▶ **PAGE TEXT**
------------------------------------
We already know how to do it. Just keep predicting, skip the update step.

Stationary distribution: prediction limit as $k \rightarrow \infty$

For the rain example,

$\lim_{k \rightarrow \infty} P(X_{t + k}| e_{1:t}) = \langle .5, .5 \rangle$

Mixing time: time to get "close" to stationary distribution

Smoothing sequences

What if we wanted to smooth a whole sequence?

Could do forwards to each state, then backwards: $O(n^2)$ time, $O(n)$ memory to store results.

Faster, a forwards-backwards algorithm:

1. Run all the way forwards, storing result at each step (the forward messages)
2. Run all the way backwards, storing backwards messages
3. Combine messages

Forwards-backwards

Used for speech recognition, text smoothing, data smoothing.

Drawbacks:

1. Not online (consider fixed-lag smoothing)
2. Not a way to find most-likely sequence

Most-likely sequence

Bad idea: compute posteriors using smoothing, and choose most-likely state at each step.
------------------------------------
▶ **WHAT YOU NEED TO DO**
In the notes on prediction and smoothing, how is mixing time defined? The lines after this text have no connection to it.

▶ **DATASET EXTRACT**
------------------------------------
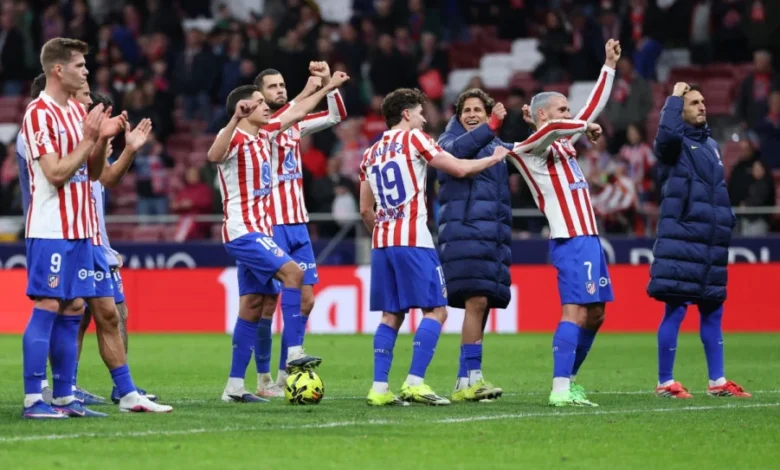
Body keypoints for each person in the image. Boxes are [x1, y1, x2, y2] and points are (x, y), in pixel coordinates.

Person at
------------------------------------
▶ **SOLUTION FOR THIS PROBLEM**
Mixing time is the time it takes to get "close" to the stationary distribution.